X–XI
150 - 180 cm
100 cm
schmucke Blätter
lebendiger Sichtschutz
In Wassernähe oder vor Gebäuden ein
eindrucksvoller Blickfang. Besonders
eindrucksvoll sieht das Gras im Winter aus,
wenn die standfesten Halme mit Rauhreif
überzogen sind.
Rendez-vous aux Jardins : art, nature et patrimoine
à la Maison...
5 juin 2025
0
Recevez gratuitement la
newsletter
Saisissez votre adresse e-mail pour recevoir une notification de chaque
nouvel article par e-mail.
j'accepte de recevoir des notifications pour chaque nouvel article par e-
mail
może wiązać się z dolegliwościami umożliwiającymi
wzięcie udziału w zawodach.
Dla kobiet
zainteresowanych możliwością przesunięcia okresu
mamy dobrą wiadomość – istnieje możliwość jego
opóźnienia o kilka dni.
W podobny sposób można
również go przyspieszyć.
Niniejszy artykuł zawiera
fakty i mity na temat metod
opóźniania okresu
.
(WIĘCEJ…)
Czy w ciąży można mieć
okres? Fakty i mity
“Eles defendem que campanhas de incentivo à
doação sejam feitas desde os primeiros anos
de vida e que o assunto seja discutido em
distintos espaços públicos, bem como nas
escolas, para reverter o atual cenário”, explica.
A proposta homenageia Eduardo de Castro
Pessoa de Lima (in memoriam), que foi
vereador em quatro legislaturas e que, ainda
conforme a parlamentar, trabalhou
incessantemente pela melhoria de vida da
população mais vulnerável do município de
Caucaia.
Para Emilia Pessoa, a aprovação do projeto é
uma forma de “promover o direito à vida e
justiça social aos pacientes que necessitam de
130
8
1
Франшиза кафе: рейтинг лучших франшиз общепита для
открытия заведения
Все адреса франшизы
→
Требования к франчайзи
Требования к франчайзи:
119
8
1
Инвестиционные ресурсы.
--------------------------------
**What is needed:** Everything in the listing should be written out exactly.

**Answer below:**
X–XI
150 - 180 cm
100 cm
schmucke Blätter
lebendiger Sichtschutz
In Wassernähe oder vor Gebäuden ein
eindrucksvoller Blickfang. Besonders
eindrucksvoll sieht das Gras im Winter aus,
wenn die standfesten Halme mit Rauhreif
überzogen sind.
Rendez-vous aux Jardins : art, nature et patrimoine
à la Maison...
5 juin 2025
0
Recevez gratuitement la
newsletter
Saisissez votre adresse e-mail pour recevoir une notification de chaque
nouvel article par e-mail.
j'accepte de recevoir des notifications pour chaque nouvel article par e-
mail
może wiązać się z dolegliwościami umożliwiającymi
wzięcie udziału w zawodach.
Dla kobiet
zainteresowanych możliwością przesunięcia okresu
mamy dobrą wiadomość – istnieje możliwość jego
opóźnienia o kilka dni.
W podobny sposób można
również go przyspieszyć.
Niniejszy artykuł zawiera
fakty i mity na temat metod
opóźniania okresu
.
(WIĘCEJ…)
Czy w ciąży można mieć
okres? Fakty i mity
“Eles defendem que campanhas de incentivo à
doação sejam feitas desde os primeiros anos
de vida e que o assunto seja discutido em
distintos espaços públicos, bem como nas
escolas, para reverter o atual cenário”, explica.
A proposta homenageia Eduardo de Castro
Pessoa de Lima (in memoriam), que foi
vereador em quatro legislaturas e que, ainda
conforme a parlamentar, trabalhou
incessantemente pela melhoria de vida da
população mais vulnerável do município de
Caucaia.
Para Emilia Pessoa, a aprovação do projeto é
uma forma de “promover o direito à vida e
justiça social aos pacientes que necessitam de
130
8
1
Франшиза кафе: рейтинг лучших франшиз общепита для
открытия заведения
Все адреса франшизы
→
Требования к франчайзи
Требования к франчайзи:
119
8
1
Инвестиционные ресурсы.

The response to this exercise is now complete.